- Born: 1957 (age 68–69)
- Education: Cairo University
- Occupation: Banker
- Known for: Chairman of the Commercial International Bank (2002–2020)
- Awards: Best CEO in Egypt and Africa (2014)

= Hisham Ezz Alarab =

Egyptian banker

Hisham Ezz Al-Arab (هشام عز العرب; born 1957) is an Egyptian banker. He is the former Chairman and Managing Director of Commercial International Bank (CIB), a position he resigned from in October 2020.

He has held various global leadership positions at banks such as J.P. Morgan Chase and Deutsche Bank. He became CEO and Managing Director of CIB in 2002.

Ezz Al-Arab has received several accolades, including Best CEO in Egypt and Africa from EMEA Finance in 2014, and the Euromoney Award for Excellence for Outstanding Contribution to the Middle East Financial Services Industry in 2016.

He currently serves on the board of Fairfax Africa and is a member of the MasterCard Middle East and Africa Advisory Board. Prior to his time at CIB, he served as an advisor to the Governor of the Central Bank of Egypt for three months.

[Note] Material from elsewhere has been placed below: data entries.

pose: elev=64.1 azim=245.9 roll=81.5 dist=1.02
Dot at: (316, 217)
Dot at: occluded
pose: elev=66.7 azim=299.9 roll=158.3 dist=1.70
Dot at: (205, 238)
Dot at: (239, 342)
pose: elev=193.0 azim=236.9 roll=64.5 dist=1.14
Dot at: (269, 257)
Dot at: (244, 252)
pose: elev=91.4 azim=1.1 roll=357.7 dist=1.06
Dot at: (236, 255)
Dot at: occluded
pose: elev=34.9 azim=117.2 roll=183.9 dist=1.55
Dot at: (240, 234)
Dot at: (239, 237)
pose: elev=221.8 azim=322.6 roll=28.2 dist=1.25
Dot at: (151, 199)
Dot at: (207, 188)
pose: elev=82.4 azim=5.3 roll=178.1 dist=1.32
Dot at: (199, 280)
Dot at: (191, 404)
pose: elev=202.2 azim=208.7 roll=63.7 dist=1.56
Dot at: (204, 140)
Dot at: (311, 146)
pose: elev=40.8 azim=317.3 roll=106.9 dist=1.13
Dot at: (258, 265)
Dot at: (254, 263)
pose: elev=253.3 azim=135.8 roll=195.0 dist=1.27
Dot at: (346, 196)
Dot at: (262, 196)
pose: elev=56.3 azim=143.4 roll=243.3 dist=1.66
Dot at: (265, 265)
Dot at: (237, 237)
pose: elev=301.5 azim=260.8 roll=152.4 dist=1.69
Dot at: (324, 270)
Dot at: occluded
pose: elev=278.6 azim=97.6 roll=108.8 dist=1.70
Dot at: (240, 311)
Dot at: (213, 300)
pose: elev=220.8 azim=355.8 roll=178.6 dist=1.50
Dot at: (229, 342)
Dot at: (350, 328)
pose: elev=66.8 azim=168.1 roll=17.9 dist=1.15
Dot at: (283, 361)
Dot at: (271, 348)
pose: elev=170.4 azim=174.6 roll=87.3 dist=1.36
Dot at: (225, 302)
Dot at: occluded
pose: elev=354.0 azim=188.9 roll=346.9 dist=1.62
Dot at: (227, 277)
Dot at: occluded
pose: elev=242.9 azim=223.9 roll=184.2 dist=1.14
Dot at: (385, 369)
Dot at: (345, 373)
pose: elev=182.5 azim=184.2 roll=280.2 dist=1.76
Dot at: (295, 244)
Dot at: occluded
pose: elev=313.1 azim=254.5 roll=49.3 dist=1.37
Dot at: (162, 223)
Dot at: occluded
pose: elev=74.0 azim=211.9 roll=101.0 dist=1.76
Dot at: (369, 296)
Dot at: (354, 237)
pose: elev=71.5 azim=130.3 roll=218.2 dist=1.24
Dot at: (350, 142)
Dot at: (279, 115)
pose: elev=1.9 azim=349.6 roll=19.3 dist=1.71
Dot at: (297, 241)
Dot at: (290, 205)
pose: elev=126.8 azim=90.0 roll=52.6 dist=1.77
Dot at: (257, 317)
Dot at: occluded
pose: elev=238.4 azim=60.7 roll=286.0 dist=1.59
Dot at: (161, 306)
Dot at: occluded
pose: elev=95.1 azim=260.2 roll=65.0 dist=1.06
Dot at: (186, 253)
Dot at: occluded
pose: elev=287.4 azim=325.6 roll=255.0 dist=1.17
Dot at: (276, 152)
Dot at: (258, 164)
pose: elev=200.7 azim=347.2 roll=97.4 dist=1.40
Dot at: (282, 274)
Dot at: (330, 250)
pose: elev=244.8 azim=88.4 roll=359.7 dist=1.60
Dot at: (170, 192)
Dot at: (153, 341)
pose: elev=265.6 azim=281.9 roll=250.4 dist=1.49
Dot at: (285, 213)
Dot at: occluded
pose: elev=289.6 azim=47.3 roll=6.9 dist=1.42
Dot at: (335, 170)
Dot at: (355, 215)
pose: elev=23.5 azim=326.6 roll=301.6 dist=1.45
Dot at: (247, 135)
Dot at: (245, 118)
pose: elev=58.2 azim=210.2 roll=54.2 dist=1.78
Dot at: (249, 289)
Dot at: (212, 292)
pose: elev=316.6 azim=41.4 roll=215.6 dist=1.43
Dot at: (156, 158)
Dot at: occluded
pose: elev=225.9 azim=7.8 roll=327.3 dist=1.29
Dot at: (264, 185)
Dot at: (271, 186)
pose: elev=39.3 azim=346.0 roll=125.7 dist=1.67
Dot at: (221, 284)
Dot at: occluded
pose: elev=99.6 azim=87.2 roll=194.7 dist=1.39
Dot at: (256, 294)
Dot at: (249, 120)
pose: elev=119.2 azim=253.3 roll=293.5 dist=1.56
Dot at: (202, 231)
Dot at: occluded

In August 2023, he was appointed as an advisor to the Governor of the Central Bank of Egypt. He later resigned from that position after returning to his role as Chairman of the Commercial International Bank.

== Career ==
Hisham Ezz Al-Arab began his banking career in Egypt in 1977 after graduating from Cairo University. His early experience paved the way for international leadership roles, including serving as Managing Director for J.P. Morgan and Deutsche Bank in London.

He joined the CIB as Deputy Managing Director in 1999, was appointed to the board in 2001, and became Chairman and Managing Director in 2002. Beyond his role at CIB, he served two terms as Chairman of the Federation of Egyptian Banks (2013–2016 and 2017–2020) and was a member of both the Board of Trustees of the American University in Cairo and the MasterCard Middle East and Africa Regional Advisory Board.

His career has earned him numerous honors, including being named "Best CEO in Africa" in 2014. In 2019, he was recognized by Business Today magazine as a leading figure in the digital transformation of Egypt’s banking sector, and was also commended by the Egyptian Presidency for his efforts in enhancing national healthcare services.